Dans le coin du bureau, la statue de Jeanne d’Arc a les yeux levés au plafond. Il est 19h40. Au siège de la fédération départementale du FN à Marseille, on entendrait presque les mouches voler. Seule une poignée de militants se sont invités pour suivre sur place aux résultats. Patricia et son mari sont «super confiants».
«De toutes façons, à Marseille, ça fait trois fois qu’on arrive en tête», assure son voisin. 20h moins dix, neuf, huit… Patricia sourit. Sept, six, cinq… «Les secondes les plus longues de ma vie». Quatre, trois, deux, un… «Les Français sont des cons! Je vous le dis, je voterai pas au deuxième tour!» Jacky Blanc, leader départemental du FN, cherche à tempérer sa militante. «C’est en contradiction avec tous les faits de société qui donnent raison à Jean-Marie Le Pen. Les Français ne sont pas assez malheureux. Ils veulent en reprendre pour cinq ans? Ils les auront! Dès demain, on va se mettre sur le terrain, le combat continue.»

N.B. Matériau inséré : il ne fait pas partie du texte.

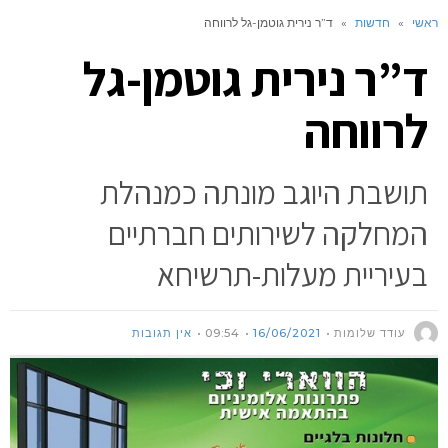
ראשי
»
חדשות
»
ד”ר נירית גוטמן-גל לרווחה
ד”ר נירית גוטמן-גל
לרווחה
תושבת היוגב מונתה כמנהלת
המחלקה לשירותים חברתיים
בעיריית מעלות-תרשיחא
עודד שלומות
16/06/2021
09:54
אין תגובות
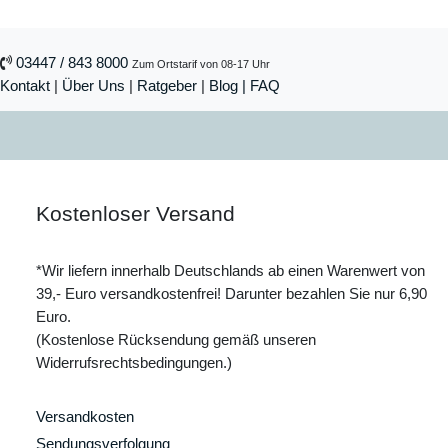
03447 / 843 8000
Zum Ortstarif von 08-17 Uhr
Kontakt
|
Über Uns
|
Ratgeber
|
Blog |
FAQ
Kostenloser Versand
*Wir liefern innerhalb Deutschlands ab einen Warenwert von
39,- Euro versandkostenfrei! Darunter bezahlen Sie nur 6,90
Euro.
(Kostenlose Rücksendung gemäß unseren
Widerrufsrechtsbedingungen.)
Versandkosten
Sendungsverfolgung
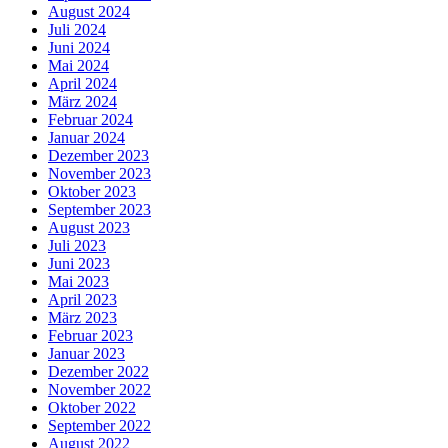
August 2024
Juli 2024
Juni 2024
Mai 2024
April 2024
März 2024
Februar 2024
Januar 2024
Dezember 2023
November 2023
Oktober 2023
September 2023
August 2023
Juli 2023
Juni 2023
Mai 2023
April 2023
März 2023
Februar 2023
Januar 2023
Dezember 2022
November 2022
Oktober 2022
September 2022
August 2022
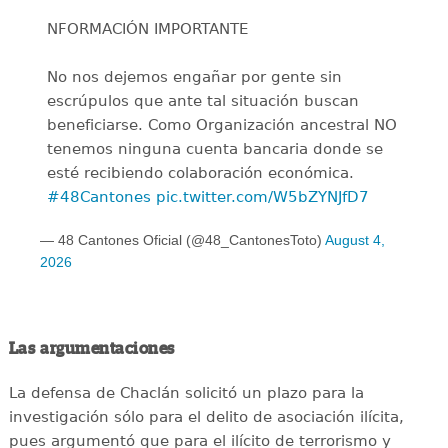
NFORMACIÓN IMPORTANTE
No nos dejemos engañar por gente sin
escrúpulos que ante tal situación buscan
beneficiarse. Como Organización ancestral NO
tenemos ninguna cuenta bancaria donde se
esté recibiendo colaboración económica.
#48Cantones
pic.twitter.com/W5bZYNJfD7
— 48 Cantones Oficial (@48_CantonesToto)
August 4,
2026
Las argumentaciones
La defensa de Chaclán solicitó un plazo para la
investigación sólo para el delito de asociación ilícita,
pues argumentó que para el ilícito de terrorismo y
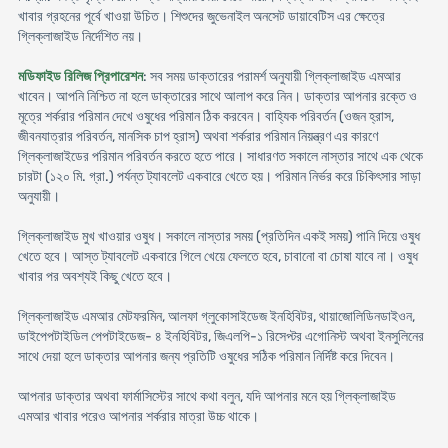
খাবার গ্রহনের পূর্বে খাওয়া উচিত। শিশুদের জুভেনাইল অনসেট ডায়াবেটিস এর ক্ষেত্রে
গ্লিক্লাজাইড নির্দেশিত নয়।
মডিফাইড রিলিজ প্রিপারেশন
: সব সময় ডাক্তারের পরামর্শ অনুযায়ী গ্লিক্লাজাইড এমআর
খাবেন। আপনি নিশ্চিত না হলে ডাক্তারের সাথে আলাপ করে নিন। ডাক্তার আপনার রক্তে ও
মূত্রে শর্করার পরিমান দেখে ওষুধের পরিমান ঠিক করবেন। বাহ্যিক পরিবর্তন (ওজন হ্রাস,
জীবনযাত্রার পরিবর্তন, মানসিক চাপ হ্রাস) অথবা শর্করার পরিমান নিয়ন্ত্রণ এর কারণে
গ্লিক্লাজাইডের পরিমান পরিবর্তন করতে হতে পারে। সাধারণত সকালে নাস্তার সাথে এক থেকে
চারটা (১২০ মি. গ্রা.) পর্যন্ত ট্যাবলেট একবারে খেতে হয়। পরিমান নির্ভর করে চিকিৎসার সাড়া
অনুযায়ী।
গ্লিক্লাজাইড মুখ খাওয়ার ওষুধ। সকালে নাস্তার সময় (প্রতিদিন একই সময়) পানি দিয়ে ওষুধ
খেতে হবে। আস্ত ট্যাবলেট একবারে গিলে খেয়ে ফেলতে হবে, চাবানো বা চোষা যাবে না। ওষুধ
খাবার পর অবশ্যই কিছু খেতে হবে।
গ্লিক্লাজাইড এমআর মেটফরমিন, আলফা গ্লুকোসাইডেজ ইনহিবিটর, থায়াজোলিডিনডাইওন,
ডাইপেপটাইডিল পেপটাইডেজ- ৪ ইনহিবিটর, জিএলপি-১ রিসেপ্টর এগোনিস্ট অথবা ইনসুলিনের
সাথে দেয়া হলে ডাক্তার আপনার জন্য প্রতিটি ওষুধের সঠিক পরিমান নির্দিষ্ট করে দিবেন।
আপনার ডাক্তার অথবা ফার্মাসিস্টের সাথে কথা বলুন, যদি আপনার মনে হয় গ্লিক্লাজাইড
এমআর খাবার পরেও আপনার শর্করার মাত্রা উচ্চ থাকে।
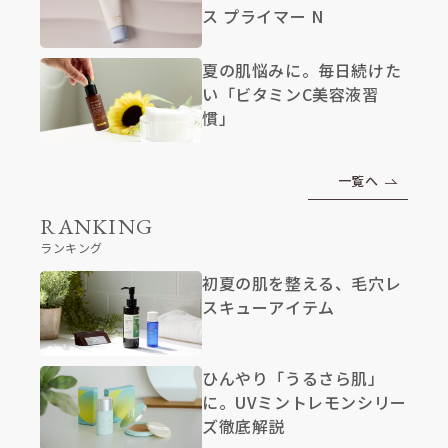
ス プライマー N
夏の肌悩みに。毎日続けた
い「ビタミンC美容液習
慣」
一覧へ
RANKING
ランキング
初夏の肌を整える、毛穴レ
スキューアイテム
ひんやり「うるさら肌」
に。UVミントレモンシリー
ズ徹底解説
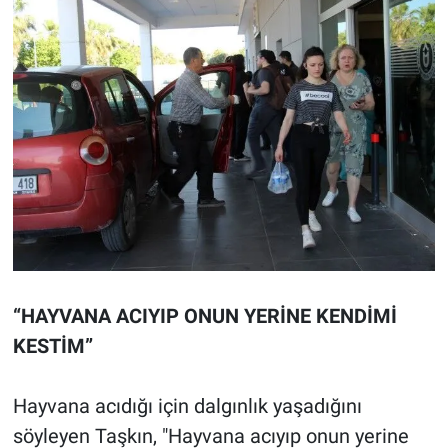
“HAYVANA ACIYIP ONUN YERİNE KENDİMİ
KESTİM”
Hayvana acıdığı için dalgınlık yaşadığını
söyleyen Taşkın, "Hayvana acıyıp onun yerine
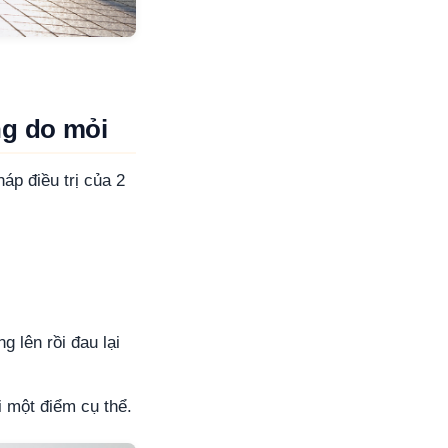
ng do mỏi
áp điều trị của 2
 lên rồi đau lại
i một điểm cụ thể.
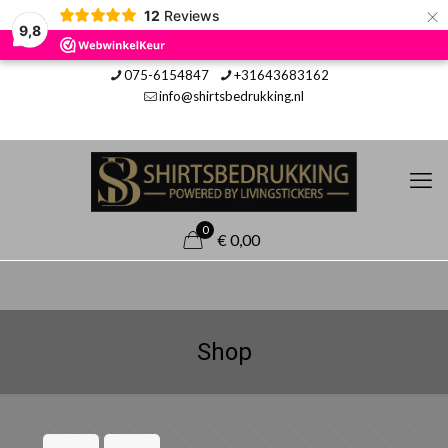
×
12
Reviews
9,8
075-6154847
+31643683162
info@shirtsbedrukking.nl
0
€ 0,00
Shop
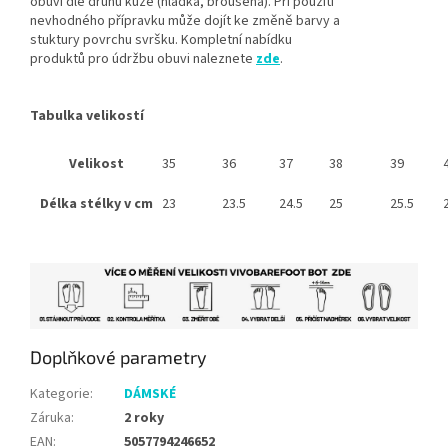
obuvi dle druhu kůže (hladká, broušená). Při použití
nevhodného přípravku může dojít ke změně barvy a
stuktury povrchu svršku. Kompletní nabídku
produktů pro údržbu obuvi naleznete
zde
.
Tabulka velikostí
Velikost
35
36
37
38
39
Délka stélky v cm
23
23.5
24.5
25
25.5
Doplňkové parametry
Kategorie
:
DÁMSKÉ
Záruka
:
2 roky
EAN
:
5057794246652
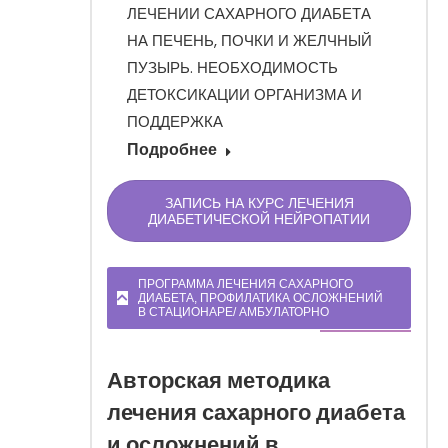
: БОЛЬ В
ЛЕЧЕНИИ САХАРНОГО ДИАБЕТА
 СТОПА,
НА ПЕЧЕНЬ, ПОЧКИ И ЖЕЛЧНЫЙ
ЧЕСКИЕ
ПУЗЫРЬ. НЕОБХОДИМОСТЬ
ЯЖЕНИЯ,
ДЕТОКСИКАЦИИ ОРГАНИЗМА И
ИОННАЯ
ПОДДЕРЖКА
Подробнее
ЗАПИСЬ НА КУРС ЛЕЧЕНИЯ
ДИАБЕТИЧЕСКОЙ НЕЙРОПАТИИ
ПРОГРАММА ЛЕЧЕНИЯ САХАРНОГО
ДИАБЕТА, ПРОФИЛАТИКА ОСЛОЖНЕНИЙ
В СТАЦИОНАРЕ/ АМБУЛАТОРНО
Авторская методика
лечения сахарного диабета
и осложнений в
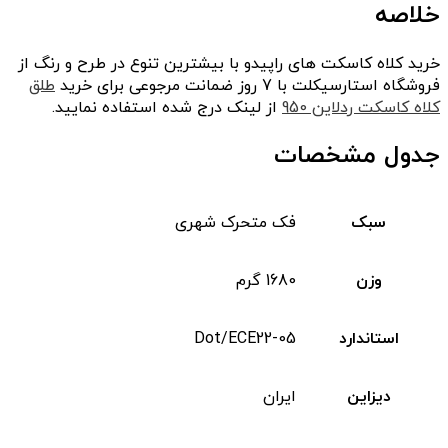
خلاصه
خرید کلاه کاسکت های راپیدو با بیشترین تنوع در طرح و رنگ از
فروشگاه استارسیکلت با 7 روز ضمانت مرجوعی برای خرید
طلق
کلاه کاسکت ردلاین 950
از لینک درج شده استفاده نمایید.
جدول مشخصات
سبک
فک متحرک شهری
وزن
1680 گرم
استاندارد
Dot/ECE22-05
دیزاین
ایران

20h10, Stéphane Durbec, conseiller régional, arrive à la permanence, en nage. «C’est une énorme déception, mais il y a une note d’espoir pour la suite. Bayrou comme Sarkozy sont atteints par la lepénisation des esprits, donc je les félicite pour cela.» Et d’ajouter, plus personnellement: «Je n’ai jamais connu de défaite, ça me laisse un goût de cendre dans la bouche…»
A la télé, Le Pen déclare qu’il donnera ses consignes de vote le 1er mai. «Si Sarkozy promet de dissoudre l’Assemblée nationale dans les deux mois et d’instaurer la proportionnelle, on verra», lance un militant. En attendant, les bouteilles prévues pour la fête ne sont pas toujours pas sorties des cartons.